Like leaves adrift in an autumn breeze, dust motes circled
in a shaft of sunlight. The yarn
of the gray shag rug was soft beneath bare legs. My sister and I were sitting on the floor in our parents’
bedroom, watching TV on the black and white set. As if life could not possibly
be any better, our mother gave us each a stick of Wrigley’s gum. Bliss. Sunshine, spearmint, and TV.
And then – it must have been during a commercial break – the
screen filled with a series of photographs: the FBI’s Most Wanted.
Some of the faces were female.
Wait. What? Women could be murderers? Women?
Women were mothers, babysitters, teachers, and nurses. They took care of people; they did not
hurt them. My childish sense of
the world as a safe place received its first fractures that day.
How old are most kids when they learn about the
Holocaust? Maybe seventh
grade? So, about twelve? That was the next jolt, being twelve
years old with hellish knowledge to process and store. Didn’t the guards at
those camps have mothers who taught them to do unto others as you would have
others do unto you? Didn’t they
have children? Had they never been
children themselves? Thankfully,
that brutality happened in the distant past – a decade prior – on far-away
shores. Everyone had learned the
lessons of that evil and it would never happen again.
I clung to that belief as long as I could. I believe, ultimately, in an orderly
universe, but I can find no place in my wishful credo for the Holocaust, so it
floats out there, evil inexplicable.
And last week, two young men dropped lethal backpacks at the feet of
children, and walked away.
So battered have we Americans been in recent years by armed
men and Nature tempestuous, that the fragility of routine has been laid
bare. I perceive the humdrum with
flickering antennae: shoppers
filling carts with Wheaties and milk, restaurant-goers sipping wine and perusing
menus, teenagers tapping cell phones while strolling a sidewalk, families
cheering loved ones at the finish line of a race. So normal. So
easily blasted apart.
Deep breath.
Deep breath. Quell the
prickle in my nose, the mourning in my soul. This is new to us in New England, but it is not new. And it is in contrast to the goodness
that unfolds minute-to-minute and hour-to-hour, so commonplace as to rarely
rate media coverage. Courtesies,
small kindnesses, sweeping acts. A
driver risks the annoyance of those behind him to wave in a merging car. Quilters meet to sew blankets for the
sick, injured and orphaned.
Schools run drives for mittens and scarves. Organizations – so many of them – raise money for human
rights, cures for disease, conservation, housing, and food. Strangers rip fabric from their shirts
to tie tourniquets for those wounded nearby. First responders, brave, brave souls, rush toward smoke, screams, and blood, to help.
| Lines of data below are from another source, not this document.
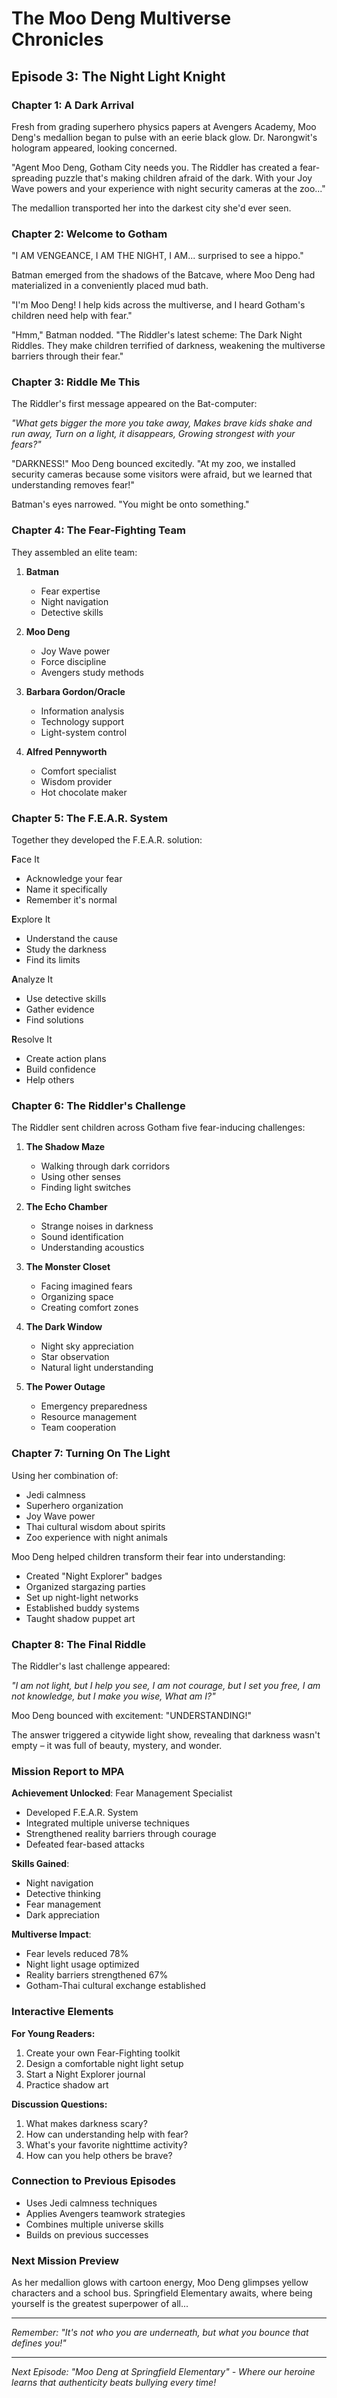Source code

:# The Moo Deng Multiverse Chronicles
## Episode 3: The Night Light Knight

### Chapter 1: A Dark Arrival

Fresh from grading superhero physics papers at Avengers Academy, Moo Deng's medallion began to pulse with an eerie black glow. Dr. Narongwit's hologram appeared, looking concerned.

"Agent Moo Deng, Gotham City needs you. The Riddler has created a fear-spreading puzzle that's making children afraid of the dark. With your Joy Wave powers and your experience with night security cameras at the zoo..."

The medallion transported her into the darkest city she'd ever seen.

### Chapter 2: Welcome to Gotham

"I AM VENGEANCE, I AM THE NIGHT, I AM... surprised to see a hippo."

Batman emerged from the shadows of the Batcave, where Moo Deng had materialized in a conveniently placed mud bath.

"I'm Moo Deng! I help kids across the multiverse, and I heard Gotham's children need help with fear."

"Hmm," Batman nodded. "The Riddler's latest scheme: The Dark Night Riddles. They make children terrified of darkness, weakening the multiverse barriers through their fear."

### Chapter 3: Riddle Me This

The Riddler's first message appeared on the Bat-computer:

*"What gets bigger the more you take away,
Makes brave kids shake and run away,
Turn on a light, it disappears,
Growing strongest with your fears?"*

"DARKNESS!" Moo Deng bounced excitedly. "At my zoo, we installed security cameras because some visitors were afraid, but we learned that understanding removes fear!"

Batman's eyes narrowed. "You might be onto something."

### Chapter 4: The Fear-Fighting Team

They assembled an elite team:
1. **Batman**
   - Fear expertise
   - Night navigation
   - Detective skills

2. **Moo Deng**
   - Joy Wave power
   - Force discipline
   - Avengers study methods

3. **Barbara Gordon/Oracle**
   - Information analysis
   - Technology support
   - Light-system control

4. **Alfred Pennyworth**
   - Comfort specialist
   - Wisdom provider
   - Hot chocolate maker

### Chapter 5: The F.E.A.R. System

Together they developed the F.E.A.R. solution:

**F**ace It
- Acknowledge your fear
- Name it specifically
- Remember it's normal

**E**xplore It
- Understand the cause
- Study the darkness
- Find its limits

**A**nalyze It
- Use detective skills
- Gather evidence
- Find solutions

**R**esolve It
- Create action plans
- Build confidence
- Help others

### Chapter 6: The Riddler's Challenge

The Riddler sent children across Gotham five fear-inducing challenges:

1. **The Shadow Maze**
   - Walking through dark corridors
   - Using other senses
   - Finding light switches

2. **The Echo Chamber**
   - Strange noises in darkness
   - Sound identification
   - Understanding acoustics

3. **The Monster Closet**
   - Facing imagined fears
   - Organizing space
   - Creating comfort zones

4. **The Dark Window**
   - Night sky appreciation
   - Star observation
   - Natural light understanding

5. **The Power Outage**
   - Emergency preparedness
   - Resource management
   - Team cooperation

### Chapter 7: Turning On The Light

Using her combination of:
- Jedi calmness
- Superhero organization
- Joy Wave power
- Thai cultural wisdom about spirits
- Zoo experience with night animals

Moo Deng helped children transform their fear into understanding:
- Created "Night Explorer" badges
- Organized stargazing parties
- Set up night-light networks
- Established buddy systems
- Taught shadow puppet art

### Chapter 8: The Final Riddle

The Riddler's last challenge appeared:

*"I am not light, but I help you see,
I am not courage, but I set you free,
I am not knowledge, but I make you wise,
What am I?"*

Moo Deng bounced with excitement: "UNDERSTANDING!"

The answer triggered a citywide light show, revealing that darkness wasn't empty – it was full of beauty, mystery, and wonder.

### Mission Report to MPA

**Achievement Unlocked**: Fear Management Specialist
- Developed F.E.A.R. System
- Integrated multiple universe techniques
- Strengthened reality barriers through courage
- Defeated fear-based attacks

**Skills Gained**:
- Night navigation
- Detective thinking
- Fear management
- Dark appreciation

**Multiverse Impact**:
- Fear levels reduced 78%
- Night light usage optimized
- Reality barriers strengthened 67%
- Gotham-Thai cultural exchange established

### Interactive Elements

**For Young Readers:**
1. Create your own Fear-Fighting toolkit
2. Design a comfortable night light setup
3. Start a Night Explorer journal
4. Practice shadow art

**Discussion Questions:**
1. What makes darkness scary?
2. How can understanding help with fear?
3. What's your favorite nighttime activity?
4. How can you help others be brave?

### Connection to Previous Episodes
- Uses Jedi calmness techniques
- Applies Avengers teamwork strategies
- Combines multiple universe skills
- Builds on previous successes

### Next Mission Preview

As her medallion glows with cartoon energy, Moo Deng glimpses yellow characters and a school bus. Springfield Elementary awaits, where being yourself is the greatest superpower of all...

---

*Remember: "It's not who you are underneath, but what you bounce that defines you!"*

---

*Next Episode: "Moo Deng at Springfield Elementary" - Where our heroine learns that authenticity beats bullying every time!*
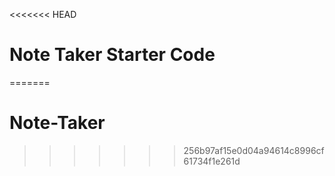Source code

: <<<<<<< HEAD
# Note Taker Starter Code
=======
# Note-Taker
>>>>>>> 256b97af15e0d04a94614c8996cf61734f1e261d
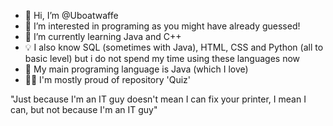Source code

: - 👋 Hi, I’m @Uboatwaffe
- 👀 I’m interested in programing as you might have already guessed!
- 🌱 I’m currently learning Java and C++
- 💡 I also know SQL (sometimes with Java), HTML, CSS and Python (all to basic level) but i do not spend my time using these languages now
- 💞 My main programing language is Java (which I love)
- 👨‍💻 I'm mostly proud of repository 'Quiz'

"Just because I'm an IT guy doesn't mean I can fix your printer, I mean I can, but not because I'm an IT guy"

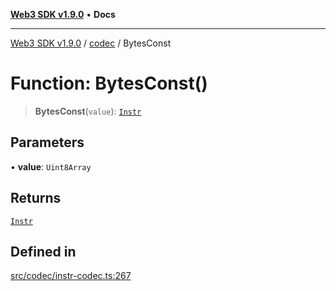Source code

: [**Web3 SDK v1.9.0**](../../../README.md) • **Docs**

***

[Web3 SDK v1.9.0](../../../globals.md) / [codec](../README.md) / BytesConst

# Function: BytesConst()

> **BytesConst**(`value`): [`Instr`](../type-aliases/Instr.md)

## Parameters

• **value**: `Uint8Array`

## Returns

[`Instr`](../type-aliases/Instr.md)

## Defined in

[src/codec/instr-codec.ts:267](https://github.com/Mystic-Nayy/alephium-web3/blob/ee41f5e0e7d7fb0b155fe62f05b2ac03772895ca/packages/web3/src/codec/instr-codec.ts#L267)
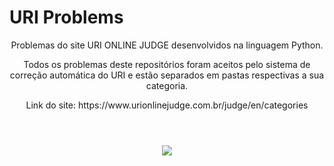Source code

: # URI Problems
<header>
<p>Problemas do site URI ONLINE JUDGE desenvolvidos na linguagem Python.</p>
<p>Todos os problemas deste repositórios foram aceitos pelo sistema de correção automática do URI e estão separados em pastas respectivas a sua categoria.</p>
<p>Link do site: https://www.urionlinejudge.com.br/judge/en/categories</p>
</header>
<p align = "center">
 <img src= https://user-images.githubusercontent.com/49538805/72684805-8a810880-3ac2-11ea-9a9c-7d098522029f.jpg>
</p>
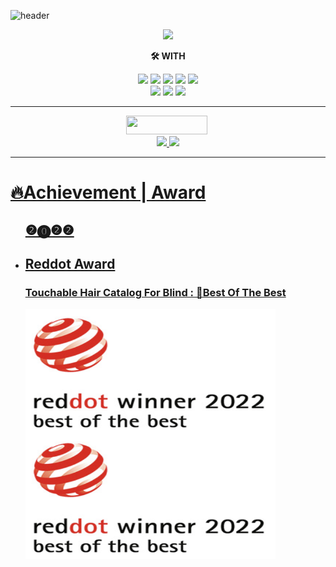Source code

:   ![header](https://capsule-render.vercel.app/api?type=waving&color=auto&height=300&section=header&text=itsjh's%20Tech&fontSize=90)
  <div align = 'center'>
  <a href="https://hits.seeyoufarm.com"><img src="https://hits.seeyoufarm.com/api/count/incr/badge.svg?url=https%3A%2F%2Fgithub.com%2Fitsjh1242&count_bg=%233D8CC8&title_bg=%23B2B2B2&icon=freebsd.svg&icon_color=%23FF0000&title=WELCOME+DUDE&edge_flat=true"/></a>
  <p> <strong> 🛠 WITH </strong> <p>
  <p>
    <img src="https://img.shields.io/badge/Python-3766AB?style=flat-square&logo=Python&logoColor=white" height = '30'/>
    <img src="https://img.shields.io/badge/Java-007396?style=flat-square&logo=Java&logoColor=white" height = '30'/>
    <img src="https://img.shields.io/badge/C-F26822?style=flat-square&logo=C&logoColor=white" height = '30'/>
    <img src="https://img.shields.io/badge/JavaScirpt-F7DF1E?style=flat-square&logo=JavaScript&logoColor=white" height = '30'/>
    <img src="https://img.shields.io/badge/Flutter-02569B?style=flat-square&logo=Flutter&logoColor=white" height = '30'/>
    <br>
    <img src="https://img.shields.io/badge/HTML5-E34F26?style=flat-square&logo=HTML5&logoColor=white" height = '30'/>
    <img src="https://img.shields.io/badge/MySQL-4479A1?style=flat-square&logo=MySQL&logoColor=white" height = '30'/>
    <img src="https://img.shields.io/badge/Android Studio-3DDC84?style=flat-square&logo=Android Studio&logoColor=white" height = '30'/>
  </p>
  <hr>
  <div>
    <a href = 'https://www.instagram.com/its___jh/'>
      <img src="https://img.shields.io/badge/Instagram-E4405F?style=flat-square&logo=Instagram&logoColor=white&link=https://www.instagram.com/its___jh/" height = '30' width = '130'/></a>&nbsp
  </div>
  
  <a href = 'https://github.com/itsjh1242'>
      <img height = '180em' src = "https://github-readme-stats.vercel.app/api?username=itsjh1242&theme=buefy&show_icons=true"/>
      <img height = '180em' src = "https://github-readme-stats.vercel.app/api/top-langs/?username=itsjh1242"/>
  
  <hr>
  </div>
  <h1> <strong> 🔥Achievement | Award </strong></h1>
  <ul>
    <h2> ❷⓿❷❷ </h2>
    <li>
      <h2><strong> Reddot Award </strong></h2>
    </li>
    <p align = "left">
      <h3> <strong> Touchable Hair Catalog For Blind : 🎉Best Of The Best</strong> </h3>
      <img style="float: left;" src="https://github.com/itsjh1242/itsjh1242/blob/main/src/img/reddot2022.png" width="400" height="200"/>
      <img style="float: left;" src="https://github.com/itsjh1242/itsjh1242/blob/main/src/img/reddot2022.png" width="400" height="200"/>
    </p>
    
  </ul>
The world does not feel safe right now, but remarkably,
kindness is the unremarkable norm.
4 comments:
Lea,
I too hope that kindness and the sense of community that arises out of tragedy can triumph over the senseless damage and pain brought on the innocent by Mother Nature and some twisted souls.
Love your words. They paint such a vivid picture (of your soul).
Rayma
My Sweet Kind Heart,
The world is filled with all kinds of people, some much more evolved than others. It is the responsibility of the evolved spirits to teach and help those not as fortunate. You my dear friend are one of the fortunate who understand that truth. It is in giving that we receive.
God Bless you,
Love,
Bobby
I agree with the commenter who said the world is full of souls, some more evolved than others. Unfortunately we have too many (our leaders included) who feel violence is the only solution to problems. I'm not sure we'll ever have a world where understanding, rather than revenge, is valued but we can hope.